The liberals path to appeasement on Iran
Tony Blankley:
The Western response to the threat of Iran gaining nuclear weapons is tracking dangerously toward appeasement and failure. It is not yet inevitable? President Bush has insisted in two State of the Union addresses, and currently, that he will not permit it to happen. But most government officials in Europe and here, and of course the dominant media are already deeply into resignation, rationalization and denial. Indeed, in the last couple of years the absolute exclusion of a military option has become the only "respectable" posture among both European and American officials and senior media personages.And, many are ready to do it again. While the offers may not be enough for the Iranians they are already too much of a reward for Iran's bad conduct. The offers are only defsible on the proposition that they show Iran is acting in bad faith and is not really interested in the peaceful use of nuclear power, but is really interested in developing weapons. To the extent they prove to the anti war pukes what Iran's true intent is, the offers are somewhat useful. It is not that the refusal of Iran to accept the offers will persuade the anti war crowd, it just takes away one of their arguments for doing nothing.
This rationalizing mentality was epitomized by the statement of Gen. Barry McCaffrey on "Meet the Press" last Sunday. The general is a usually level-headed and deeply experienced senior statesman. He has criticized President Bush's policies where he disagrees with them, but he is not anti-Bush. His statement is worth reading carefully.
"Mr. Russert: "So it's inevitable they get the nuclear bomb, in your opinion?" Gen McCaffrey: "I think so. I think they're going nuclear five, 10 years from now. We'll be confronted. And that's not a good outcome.
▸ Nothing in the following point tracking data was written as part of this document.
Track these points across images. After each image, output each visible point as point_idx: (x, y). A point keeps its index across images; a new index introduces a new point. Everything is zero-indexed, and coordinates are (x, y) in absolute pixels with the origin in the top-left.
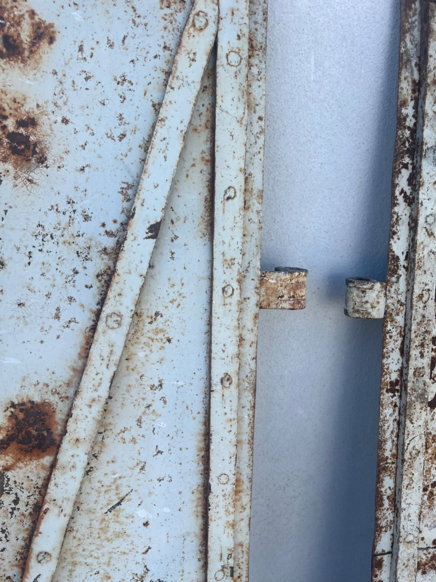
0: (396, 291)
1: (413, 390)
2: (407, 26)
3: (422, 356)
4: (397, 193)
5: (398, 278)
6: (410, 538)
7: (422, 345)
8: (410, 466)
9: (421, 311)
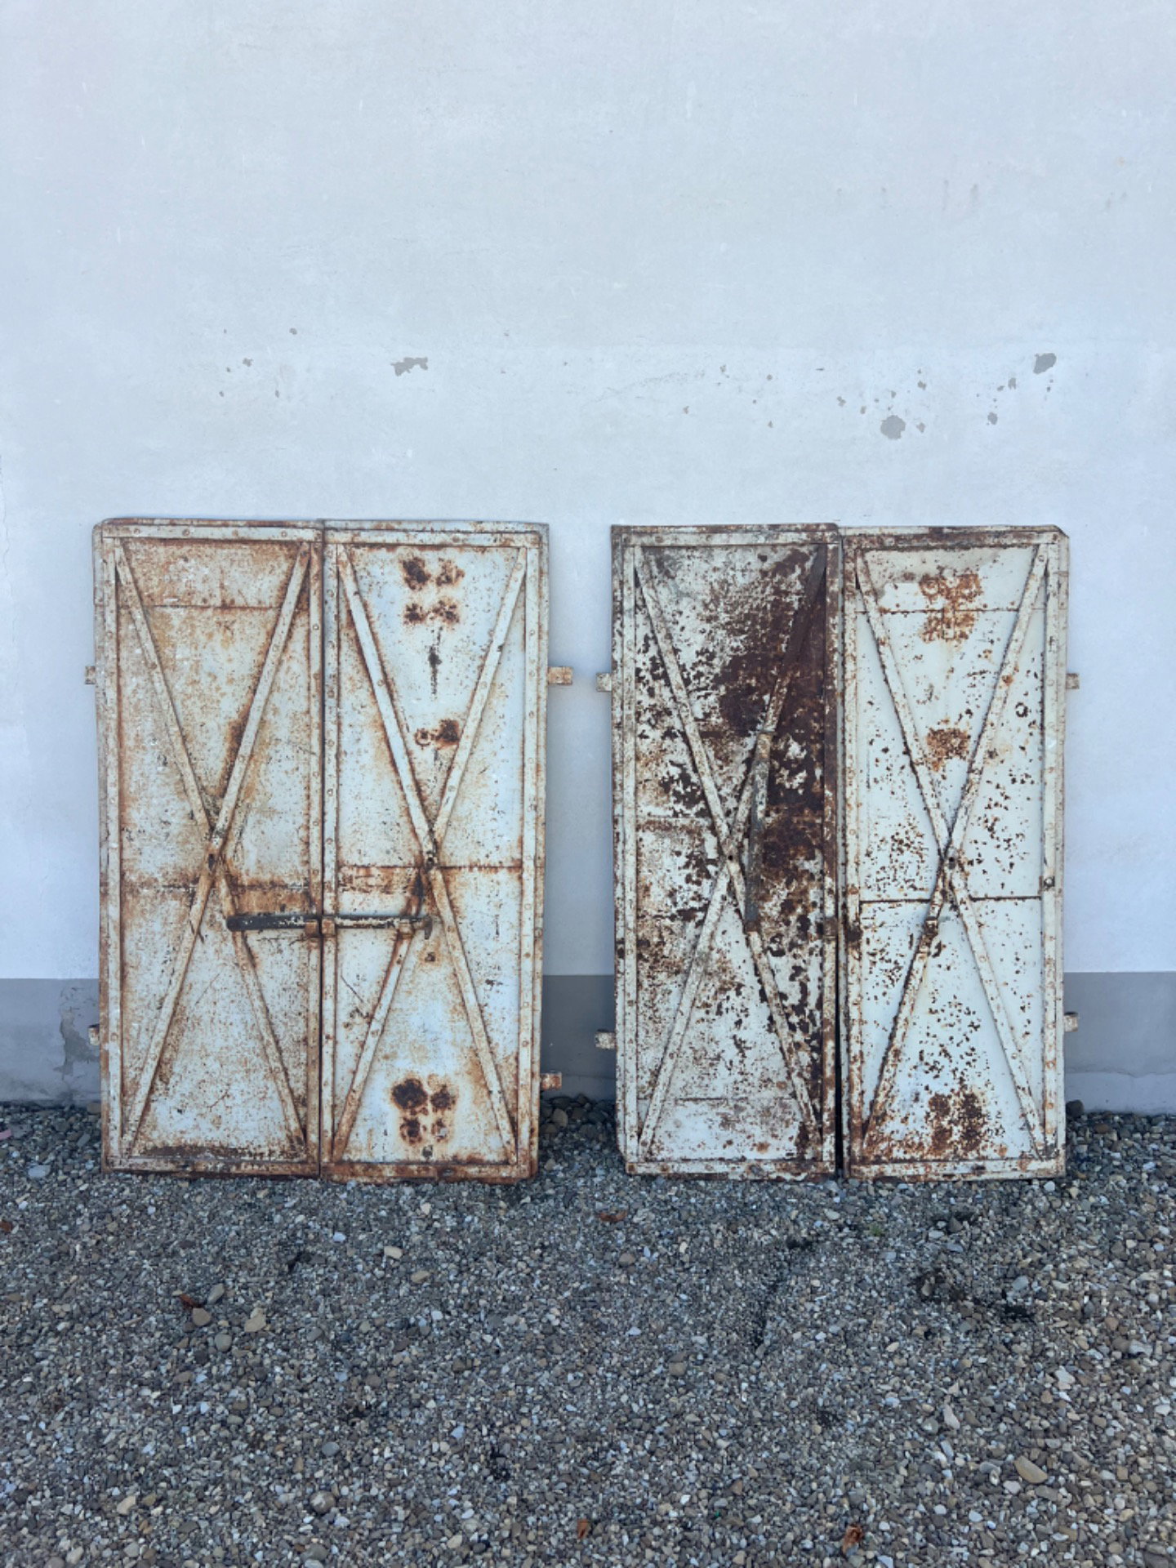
0: (617, 677)
1: (626, 726)
3: (629, 709)
4: (615, 631)
5: (618, 671)
6: (628, 805)
7: (629, 704)
8: (626, 766)
9: (627, 686)
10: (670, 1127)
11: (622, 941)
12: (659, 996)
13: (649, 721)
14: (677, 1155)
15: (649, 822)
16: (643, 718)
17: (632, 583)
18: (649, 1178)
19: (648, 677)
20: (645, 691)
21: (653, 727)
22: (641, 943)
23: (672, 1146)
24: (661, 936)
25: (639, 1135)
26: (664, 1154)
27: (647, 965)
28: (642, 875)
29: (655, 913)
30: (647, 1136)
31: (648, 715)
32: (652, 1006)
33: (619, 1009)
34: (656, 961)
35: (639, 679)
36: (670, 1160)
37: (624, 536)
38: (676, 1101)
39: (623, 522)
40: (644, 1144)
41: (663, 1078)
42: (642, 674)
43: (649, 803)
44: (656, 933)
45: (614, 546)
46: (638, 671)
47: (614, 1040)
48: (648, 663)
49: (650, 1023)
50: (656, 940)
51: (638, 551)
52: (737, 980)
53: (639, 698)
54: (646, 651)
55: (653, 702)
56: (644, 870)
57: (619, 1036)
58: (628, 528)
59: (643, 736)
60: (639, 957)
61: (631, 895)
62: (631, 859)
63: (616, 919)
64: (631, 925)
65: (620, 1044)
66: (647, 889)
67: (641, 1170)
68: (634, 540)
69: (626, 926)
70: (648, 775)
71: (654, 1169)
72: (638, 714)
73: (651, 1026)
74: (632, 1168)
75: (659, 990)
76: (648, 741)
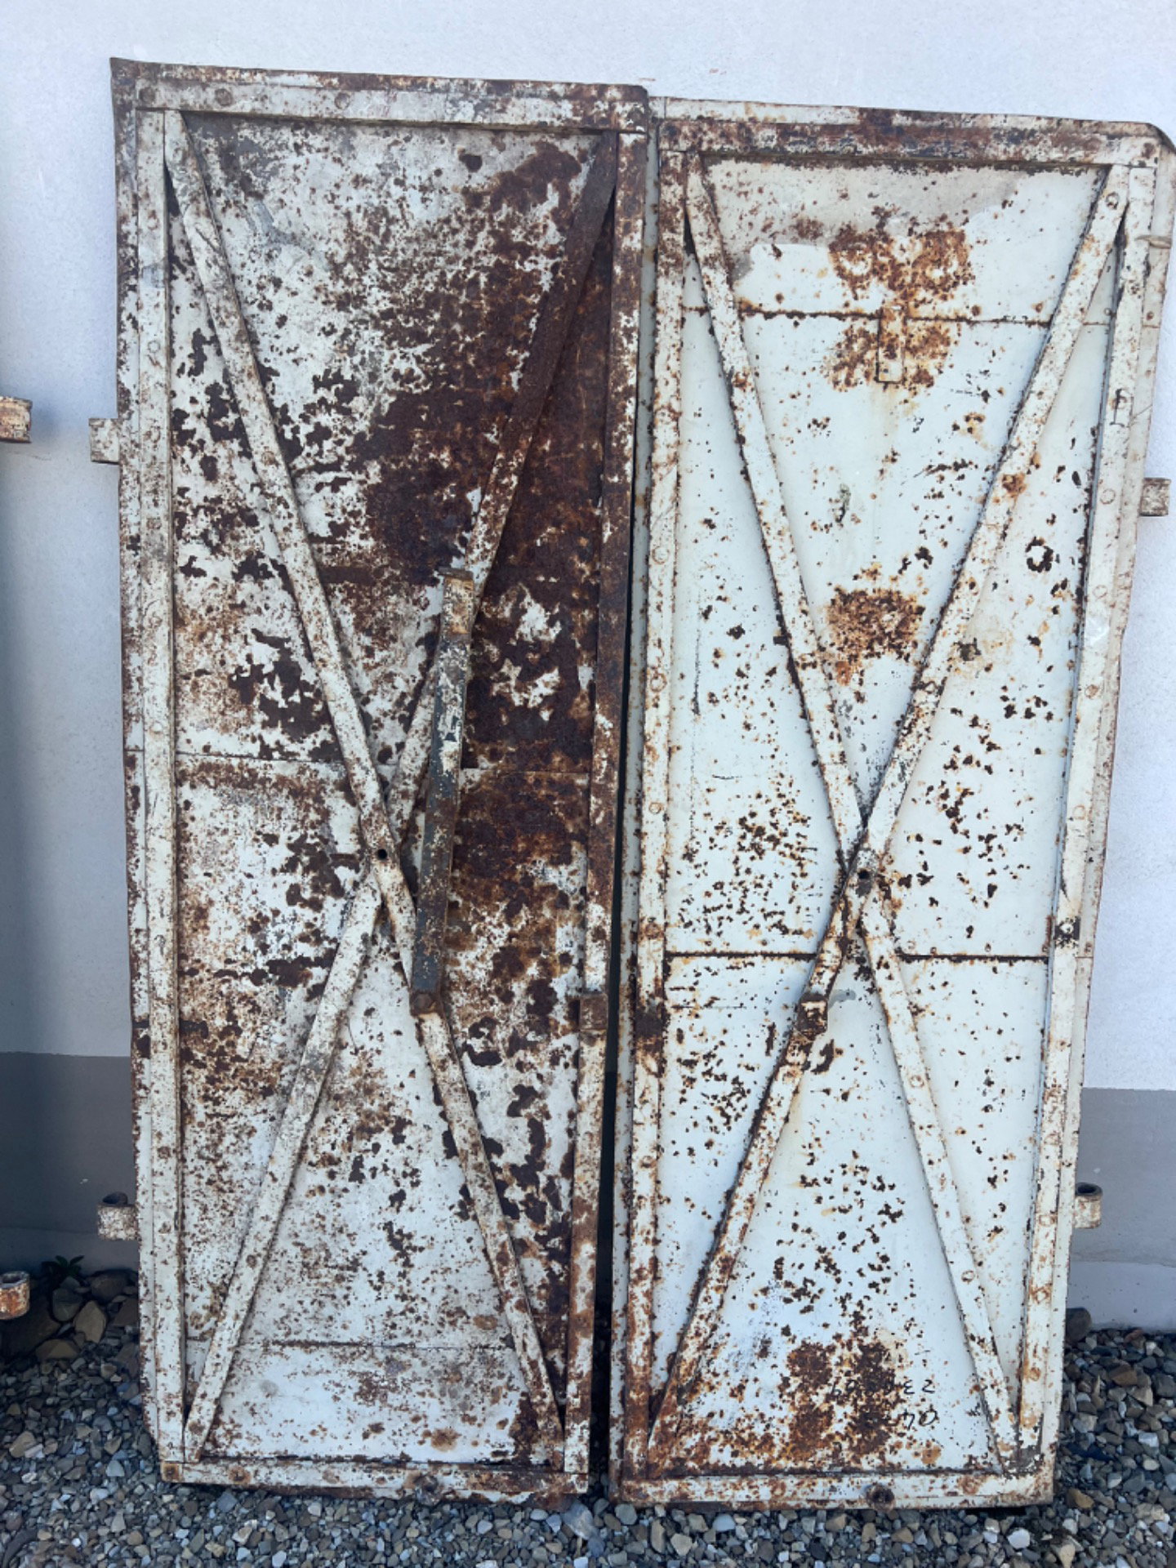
0: (129, 429)
1: (148, 543)
2: (122, 136)
3: (156, 504)
4: (124, 317)
5: (130, 414)
6: (158, 728)
7: (155, 492)
8: (151, 636)
9: (150, 451)
10: (254, 1394)
11: (145, 1023)
12: (229, 1139)
13: (204, 535)
14: (268, 1448)
15: (206, 767)
16: (191, 529)
17: (159, 202)
18: (207, 1492)
19: (203, 431)
20: (194, 464)
21: (215, 550)
22: (188, 1028)
23: (259, 1430)
24: (231, 1016)
25: (186, 1410)
26: (241, 1446)
27: (202, 1075)
28: (190, 883)
29: (219, 965)
30: (203, 1412)
31: (203, 522)
32: (213, 1155)
33: (142, 1162)
34: (221, 1067)
35: (180, 435)
36: (252, 1458)
37: (140, 85)
38: (266, 1345)
39: (142, 55)
40: (197, 1428)
41: (235, 1303)
42: (189, 424)
43: (209, 723)
44: (220, 1008)
45: (120, 111)
46: (178, 417)
47: (133, 1223)
48: (203, 398)
49: (210, 1191)
50: (220, 1022)
51: (174, 122)
52: (396, 1112)
53: (181, 481)
54: (196, 371)
55: (213, 492)
56: (196, 872)
57: (143, 1215)
58: (153, 70)
59: (190, 570)
60: (184, 1057)
61: (162, 927)
62: (163, 848)
63: (135, 975)
64: (163, 991)
65: (145, 1232)
66: (202, 913)
67: (192, 1477)
68: (163, 94)
69: (152, 991)
70: (203, 661)
71: (217, 1475)
72: (179, 520)
73: (212, 1198)
74: (172, 1471)
75: (228, 1126)
76: (201, 581)
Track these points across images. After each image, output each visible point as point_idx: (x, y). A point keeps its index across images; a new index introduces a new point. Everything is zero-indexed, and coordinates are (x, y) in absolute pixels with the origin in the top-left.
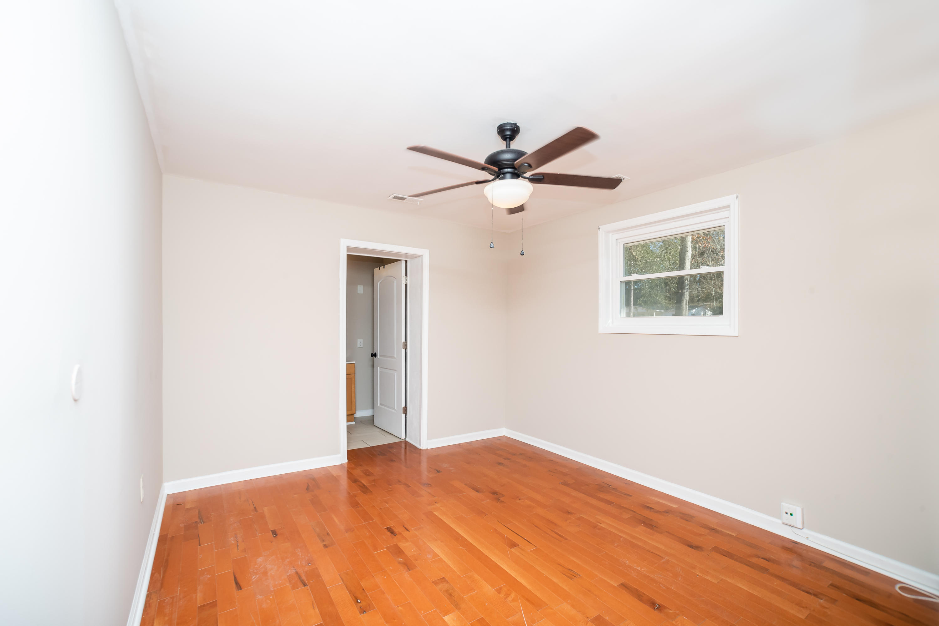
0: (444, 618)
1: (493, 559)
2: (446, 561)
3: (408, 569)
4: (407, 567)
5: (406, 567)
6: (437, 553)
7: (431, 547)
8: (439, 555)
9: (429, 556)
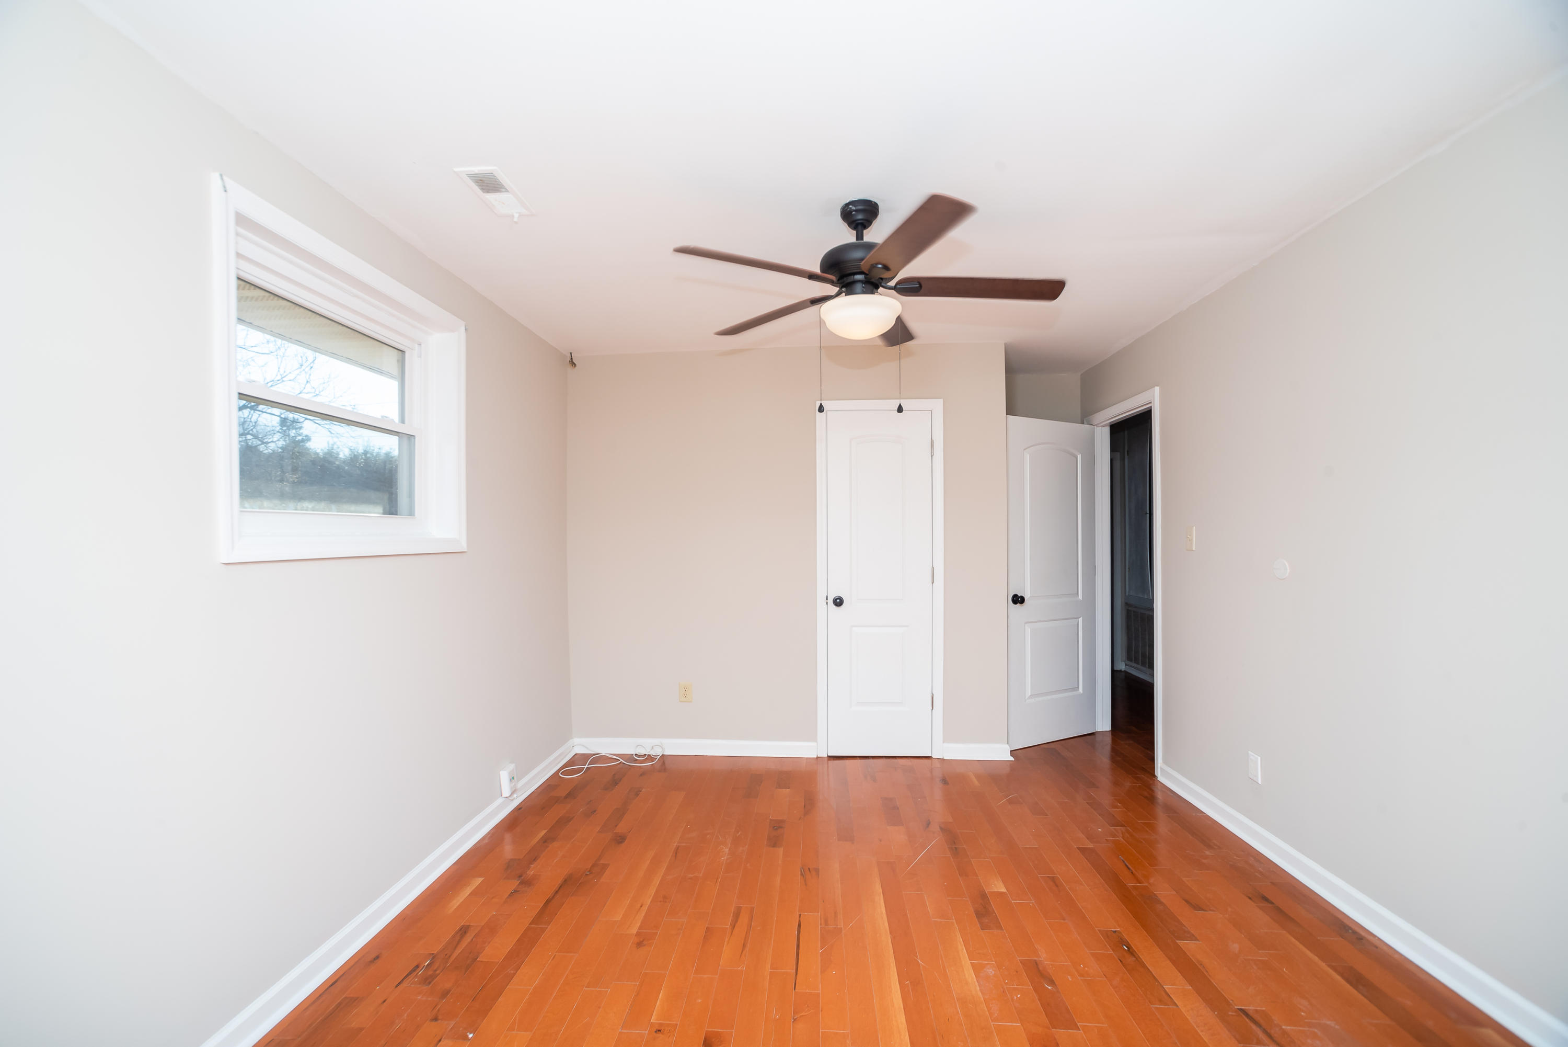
0: (1006, 891)
1: (887, 924)
2: (965, 951)
3: (1037, 964)
4: (1038, 969)
5: (1041, 969)
6: (972, 971)
7: (978, 988)
8: (970, 967)
9: (990, 971)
That argues that perhaps Saudi money and Egyptian technology gets a Arab Sunni bomb to confront the Persian Shia bomb. None of us want to see proliferation in the Gulf. This is a time for serious diplomatic intervention." The last sentence calling for diplomacy is such a feeble, mantra-like invocation of a hopeless solution when preceded by his confident statements that he thinks they want the bomb and will get it. Virtually no one believes Iran only wants peaceful nuclear generation. Neither do serious people believe that enactable economic and diplomatic sanctions will deflect the Iranians from their objective.
Thus, the offer on the table — to give them peaceful nuclear technology or threaten them with non-military sanction — suffers from providing a "carrot that is not tempting and a stick that is not threatening" (the quote is from Ian Kershaw's "Making Friends with Hitler"). This evolving mental path to appeasement mirrors in uncanny detail a similar path taken by the British government to Hitler in the 1930s.
Contrary to popular history, the British government was under little illusion concerning Hitler's nature and objectives in the early 1930s.
Those illusions only emerged as mental rationalizations later in the 1930's.
In April 1933, just three months after Hitler became chancellor of Germany, the British government presciently assessed the man and his plans. The outgoing British ambassador to Germany, Sir Horace Rumbold, who had been closely observing Hitler for years, reported back to London in a special dispatch to the prime minister on April 26, 1933. He warned his government to take "Mein Kampf" seriously.
He assessed that Hitler would resort to periodic peaceful claims "to induce a sense of security abroad." But that he planned to expand into Russia and "would not abandon the cardinal points of his program," but would seek to "lull adversaries into such a state of coma that they will allow themselves to be engaged one by one." The ambassador was sure that "a deliberate policy is now being pursued, whose aim was to prepare Germany militarily before her adversaries could interfere." He also warned that Hitler personally believed in his violent anti-Semitism and that it was central to his government policy. Back in London, Major General A.C. Temperley briefed the prime minister on the Rumbold dispatch that if Britain did not stop Hitler right away, the alternative was "to allow things to drift for another five years, by which time ... war seems inevitable." In the event, general war in Europe came in six years, not five.
But because the British people, still under the sway of their memory of WWI, were against military action, and because the politicians wanted to spend precious tax revenues on domestic programs, they walked away from their own good judgment.